Search the data below, and report every line in which "distance" occurs.

** LISTED ENTRIES **
•••••

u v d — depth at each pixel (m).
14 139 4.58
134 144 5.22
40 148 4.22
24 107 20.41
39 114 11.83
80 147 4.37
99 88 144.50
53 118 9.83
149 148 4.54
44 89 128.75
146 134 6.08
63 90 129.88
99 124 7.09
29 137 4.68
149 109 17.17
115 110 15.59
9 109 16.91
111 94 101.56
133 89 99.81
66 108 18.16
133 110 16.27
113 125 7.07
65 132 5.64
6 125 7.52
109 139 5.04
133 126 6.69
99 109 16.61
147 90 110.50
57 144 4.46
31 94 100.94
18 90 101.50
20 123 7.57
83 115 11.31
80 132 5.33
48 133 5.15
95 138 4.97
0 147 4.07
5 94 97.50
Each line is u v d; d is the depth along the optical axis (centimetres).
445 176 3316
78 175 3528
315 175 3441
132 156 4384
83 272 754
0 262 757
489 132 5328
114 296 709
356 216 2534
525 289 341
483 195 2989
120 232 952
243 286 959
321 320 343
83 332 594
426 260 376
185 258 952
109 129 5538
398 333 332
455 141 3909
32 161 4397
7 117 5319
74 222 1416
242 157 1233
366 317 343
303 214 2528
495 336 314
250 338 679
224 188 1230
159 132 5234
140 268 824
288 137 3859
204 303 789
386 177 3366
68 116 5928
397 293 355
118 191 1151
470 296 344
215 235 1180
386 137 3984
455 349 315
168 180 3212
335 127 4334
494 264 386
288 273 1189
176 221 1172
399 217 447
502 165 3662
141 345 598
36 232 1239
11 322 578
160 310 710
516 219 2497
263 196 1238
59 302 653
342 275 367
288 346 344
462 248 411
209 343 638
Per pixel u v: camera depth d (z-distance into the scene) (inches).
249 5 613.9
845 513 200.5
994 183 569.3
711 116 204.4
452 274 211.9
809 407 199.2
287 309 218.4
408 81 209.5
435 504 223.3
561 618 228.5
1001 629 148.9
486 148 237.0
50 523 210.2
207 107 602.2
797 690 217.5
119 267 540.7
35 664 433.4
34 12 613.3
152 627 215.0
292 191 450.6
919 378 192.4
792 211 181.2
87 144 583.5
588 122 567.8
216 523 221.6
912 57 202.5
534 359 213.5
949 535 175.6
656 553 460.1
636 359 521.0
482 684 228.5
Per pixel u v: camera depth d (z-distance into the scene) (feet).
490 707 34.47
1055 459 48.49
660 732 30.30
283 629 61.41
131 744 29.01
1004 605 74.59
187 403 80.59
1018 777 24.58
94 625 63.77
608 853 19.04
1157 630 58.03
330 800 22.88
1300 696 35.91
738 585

•••••

** TASK ANSWER **
Per pixel u v: camera depth d (z-distance into the scene) (inches).
Per pixel u v: camera depth d (z-distance into the scene) (feet).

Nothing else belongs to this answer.